Bu çok ciddi iddiayı dile getiren Köprülülü Şerif İlden’e göre bu doğrultuda bir değil, beş değil, en az yedi sebep sayılabilir:
“1: Sarıkamış Harekâtı, Harbiye Nazırı ve Başkomutan Vekili Enver Paşa'nın kararıyla yapıldı.
2: Enver Paşa, 3. Ordu Komutanı Hasan İzzet Paşa'nın ve 9. Kolordu Komutanı Ahmet Fevzi Paşa'nın tüm itirazlarına rağmen, onları görevden alarak harekâtı gerçekleştirdi.
3: Enver Paşa, hiçbir savaş tecrübesi olmayan Hafız Hakkı Paşa'ya fazla güvendi.
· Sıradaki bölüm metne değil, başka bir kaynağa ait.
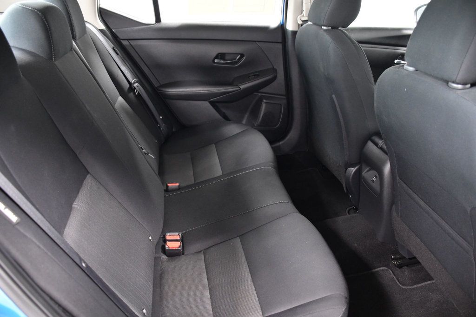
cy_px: 158
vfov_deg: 47.9
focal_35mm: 27
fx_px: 357
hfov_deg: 67.4
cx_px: 238
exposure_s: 1/50
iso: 2500
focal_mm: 18
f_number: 3.5
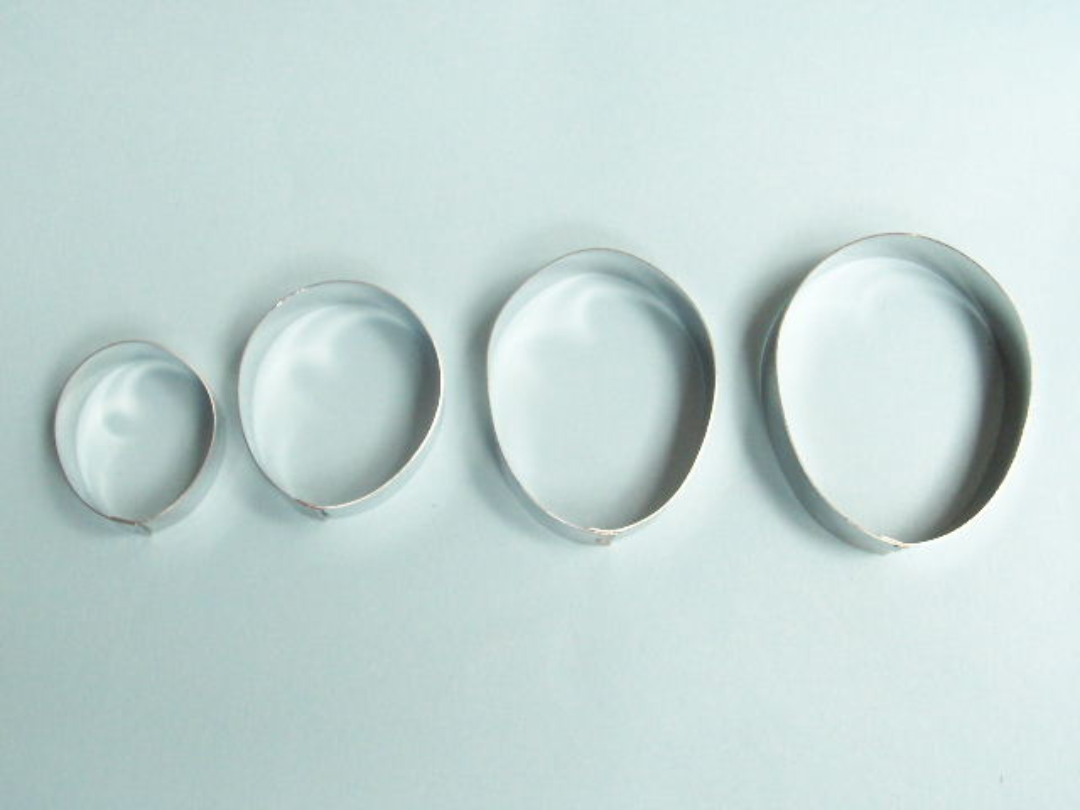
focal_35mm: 63
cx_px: 540
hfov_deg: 30.7
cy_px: 405
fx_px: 1966
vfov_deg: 23.3
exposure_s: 1/20
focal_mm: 10.1
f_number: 3.4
Enver Paşa'nın 10. Kolordu'yu teslim ettiği Hafız Hakkı Paşa'nın çok ciddi askeri hataları oldu.
4: Enver Paşa, kendi ordusunun giyecek, yiyecek, top, tüfek bakımlarından Rus ordusundan daha zayıf olduğunun farkındaydı.
5: Enver Paşa, havaların bozduğunu, her yerin karla kaplandığını, eksi 30 derecede yarı aç yarı çıplak bir savunma ordusuyla kilometrelerce yürümenin “ölüme yürümek” olduğunu görüyordu.
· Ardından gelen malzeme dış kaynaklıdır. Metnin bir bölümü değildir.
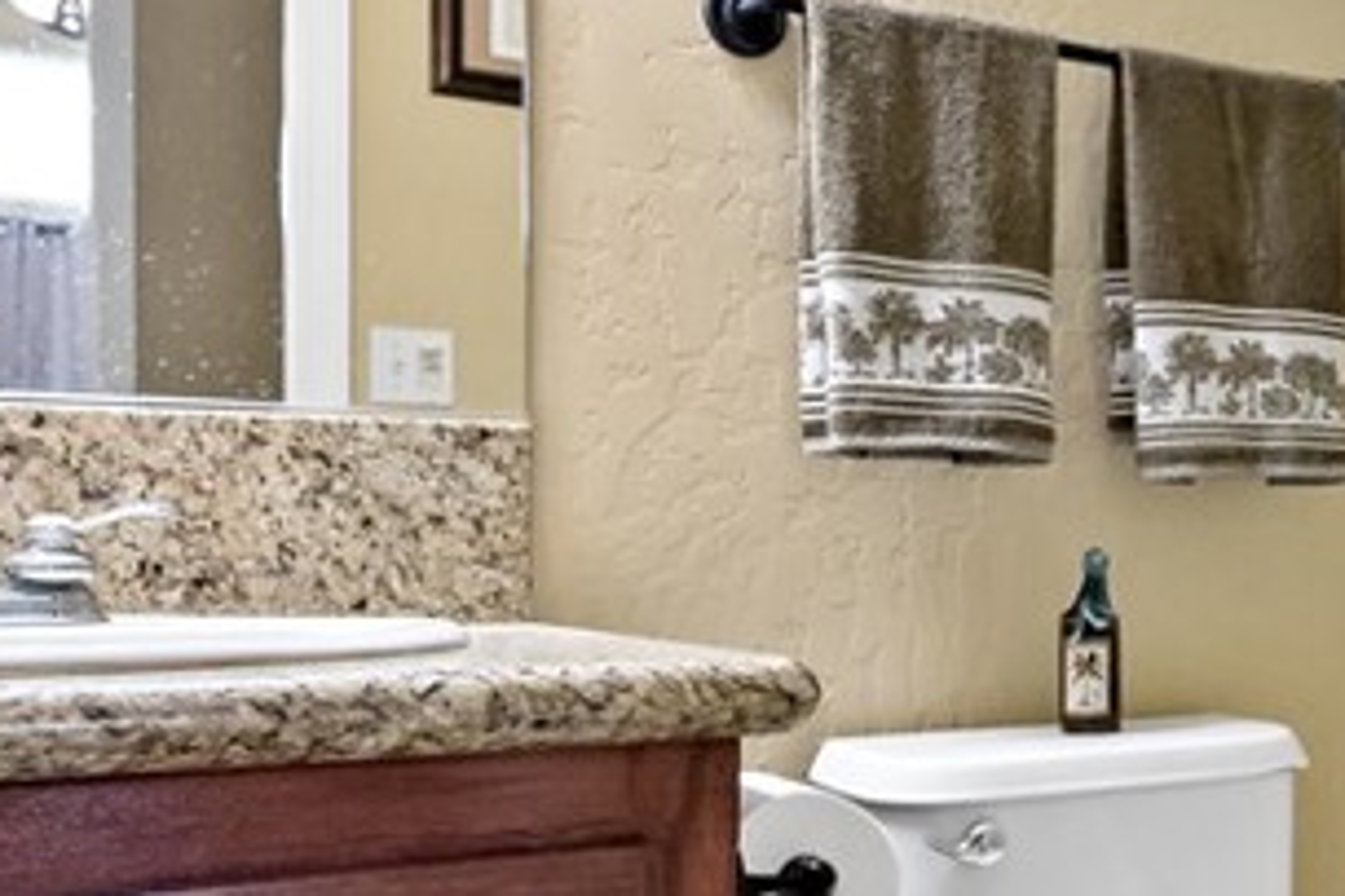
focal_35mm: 47
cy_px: 576
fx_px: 1755
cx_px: 1279
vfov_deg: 28.5
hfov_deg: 38.2
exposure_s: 1/160
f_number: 3.2
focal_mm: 14
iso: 1250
6: Enver Paşa hayallerine, ihtiraslarına yenildi. Önce Batum'u, Ardahan'ı ve Kars'ı Ruslardan geri alacak, sonra Kafkas Müslümanlarını Rus boyunduruğundan kurtarıp Turan hayalini gerçekleştirecekti.
7: ‘Enver Paşa'yı, Osmanlı Genelkurmayı'ndaki Alman komutanlar etkiledi!’ veya ‘Enver Paşa Hafız Hakkı Paşa'nın kurbanı oldu!’ ya da ‘Komutanlar planları tam uygulayamadılar!’ diyerek Enver Paşa'nın Sarıkamış dramındaki rolünü hafifletmek ise tarihçiye yakışmaz. Enver Paşa, o Alman komutanlara ve o Hafız Hakkı Paşa'ya çok güveniyordu. Enver Paşa, büyük bir vatanseverdi. Ancak ‘akıl’ değil, ‘duygu’ adamıydı. Sarıkamış'ta aklıyla değil, duygularıyla hareket etti. Tecrübeli komutanların uyarılarına kulak asmadı. Enver Paşa, tecrübesizdi. Bu büyüklükte bir orduyu hiç yönetmemişti. Yeri gelince ‘durmayı’, yeri gelince ‘geri çekilmeyi’ bilmiyordu. Askeri strateji bakımından bunlar büyük eksiklerdi. Köprülülü Şerif İlden ‘Sarıkamış’ adlı anılarını şöyle bitiriyor: ‘Gelecek kuşaklara ibret olsun ki biz, tüm millet yanlış yaratılmış bir adamın arkasında kurtuluş aradığımız için feleğin dediği güne düştük.’ (İlden, s. 239.)
Haksız mı?”
Sizin kimi haklı, kimi haksız bulduğunuz, elbette geçmişi değiştirmeyecek. En başa dönmek mümkün olsaydı elbette bu senaryoda değişiklik yapmak için atılacak ilk kişi de Enver Paşa olurdu.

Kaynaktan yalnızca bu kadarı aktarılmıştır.